#### [REQUIREMENT]
Check the entries below and say how many lines include the word "cancer". No other text is wanted.

#### [EXERCISE DATA]
★ ★ ★ ★ ★
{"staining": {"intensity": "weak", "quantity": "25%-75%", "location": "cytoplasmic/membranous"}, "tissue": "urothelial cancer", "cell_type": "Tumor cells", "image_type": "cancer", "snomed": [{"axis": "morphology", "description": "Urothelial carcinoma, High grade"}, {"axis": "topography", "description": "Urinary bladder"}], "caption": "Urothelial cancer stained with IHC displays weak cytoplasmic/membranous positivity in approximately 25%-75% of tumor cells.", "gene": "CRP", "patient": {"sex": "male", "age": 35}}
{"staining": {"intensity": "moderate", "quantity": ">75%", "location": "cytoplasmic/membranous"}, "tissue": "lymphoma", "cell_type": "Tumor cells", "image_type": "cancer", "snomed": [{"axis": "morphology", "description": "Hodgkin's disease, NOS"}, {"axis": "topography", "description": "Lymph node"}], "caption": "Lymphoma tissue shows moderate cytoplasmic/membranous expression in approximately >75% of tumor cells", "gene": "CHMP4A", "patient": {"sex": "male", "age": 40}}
★ ★ ★ ★ ★
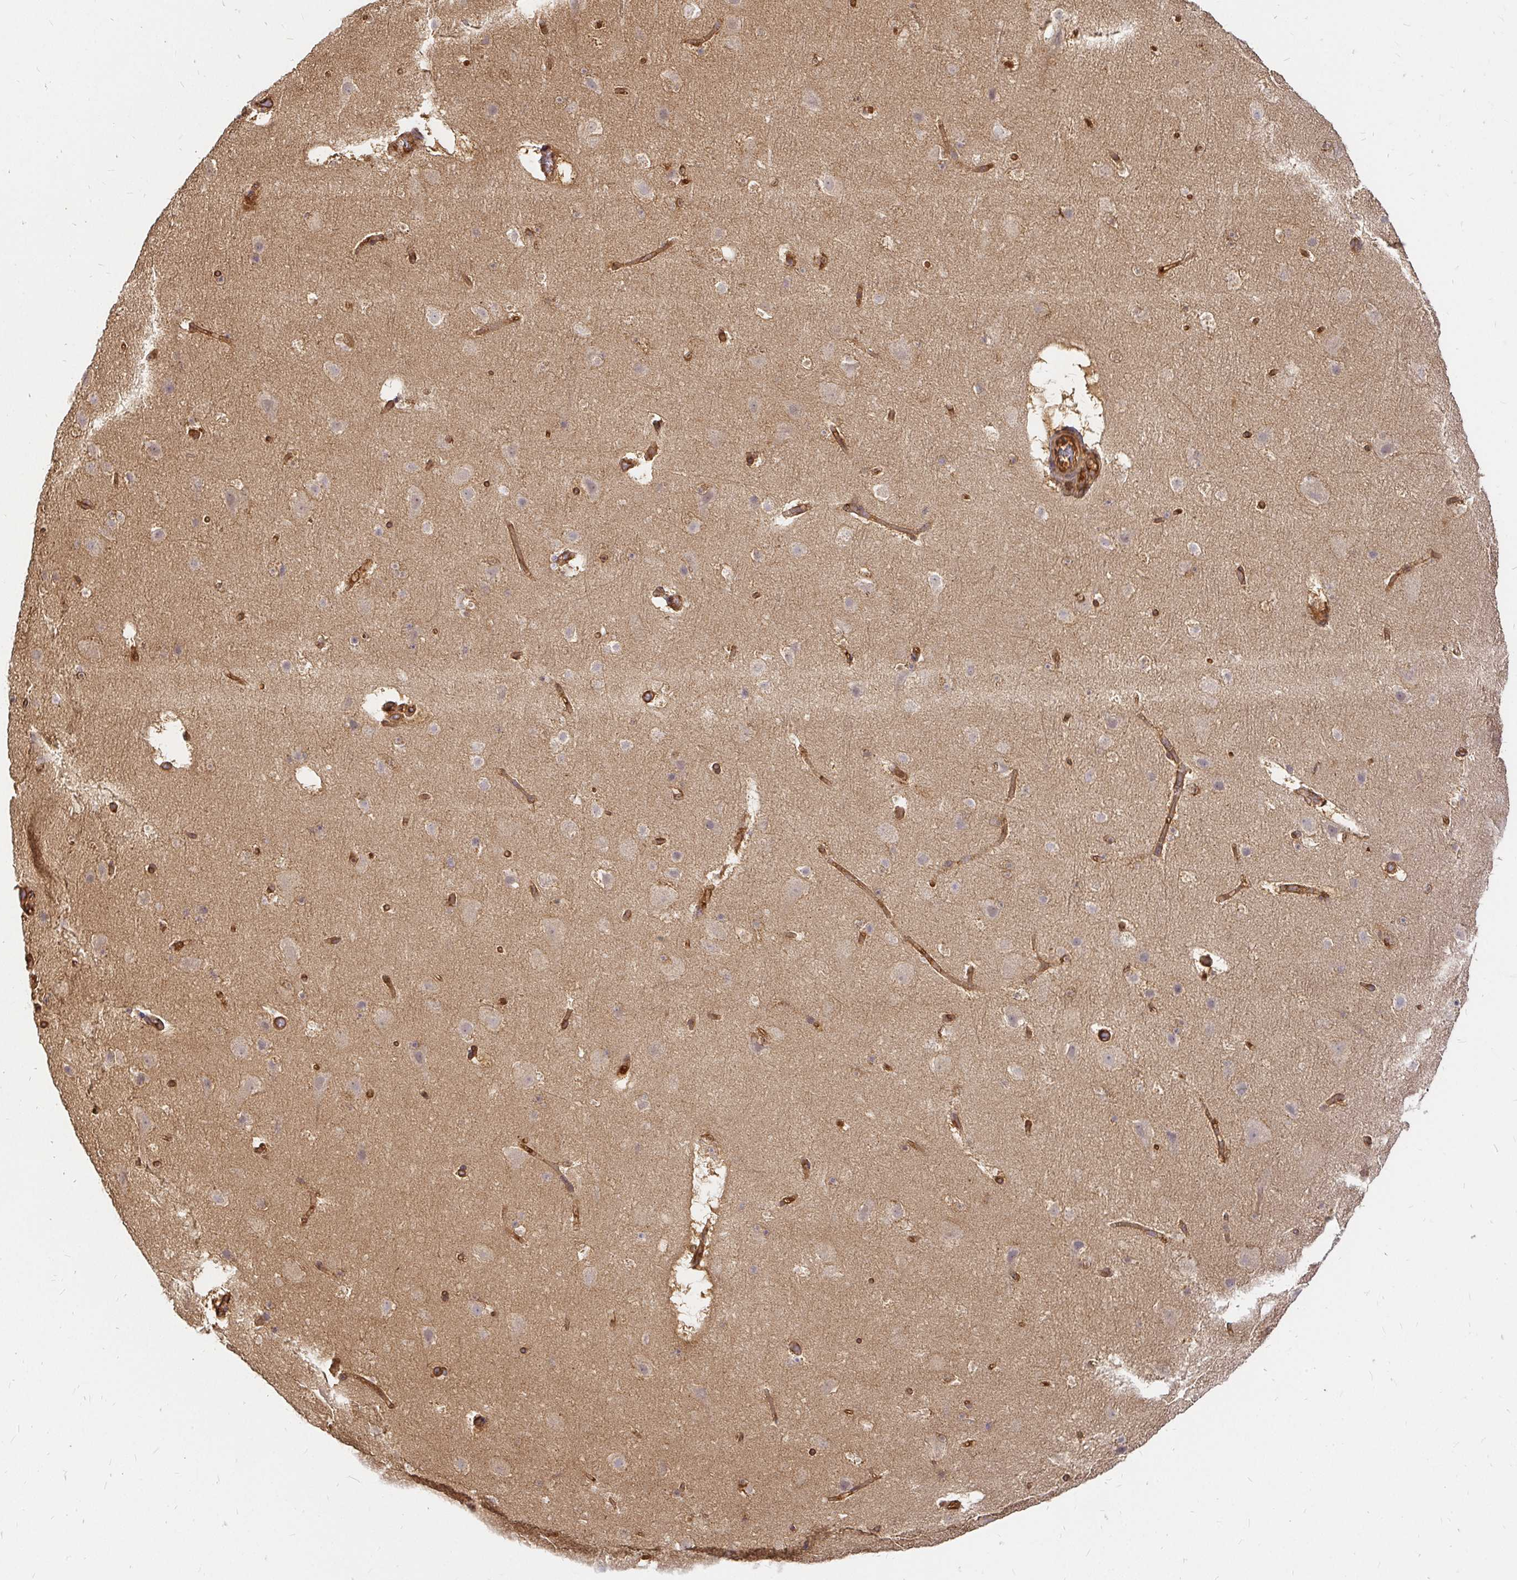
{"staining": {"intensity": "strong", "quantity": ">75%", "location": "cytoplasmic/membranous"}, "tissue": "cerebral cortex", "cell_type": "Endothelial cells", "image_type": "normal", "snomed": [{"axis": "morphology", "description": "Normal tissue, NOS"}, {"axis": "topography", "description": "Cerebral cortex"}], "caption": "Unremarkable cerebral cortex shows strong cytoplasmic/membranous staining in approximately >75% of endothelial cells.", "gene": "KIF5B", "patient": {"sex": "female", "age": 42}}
★ ★ ★ ★ ★
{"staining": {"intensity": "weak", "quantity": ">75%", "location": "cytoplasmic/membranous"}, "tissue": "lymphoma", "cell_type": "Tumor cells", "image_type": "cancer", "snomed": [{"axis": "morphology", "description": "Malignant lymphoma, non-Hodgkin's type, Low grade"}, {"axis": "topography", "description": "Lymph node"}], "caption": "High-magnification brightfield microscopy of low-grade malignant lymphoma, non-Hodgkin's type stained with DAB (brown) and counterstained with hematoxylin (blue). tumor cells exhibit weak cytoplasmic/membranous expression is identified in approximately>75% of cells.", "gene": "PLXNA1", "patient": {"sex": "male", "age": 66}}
★ ★ ★ ★ ★
#### [SOLUTION FOR THIS PROBLEM]
3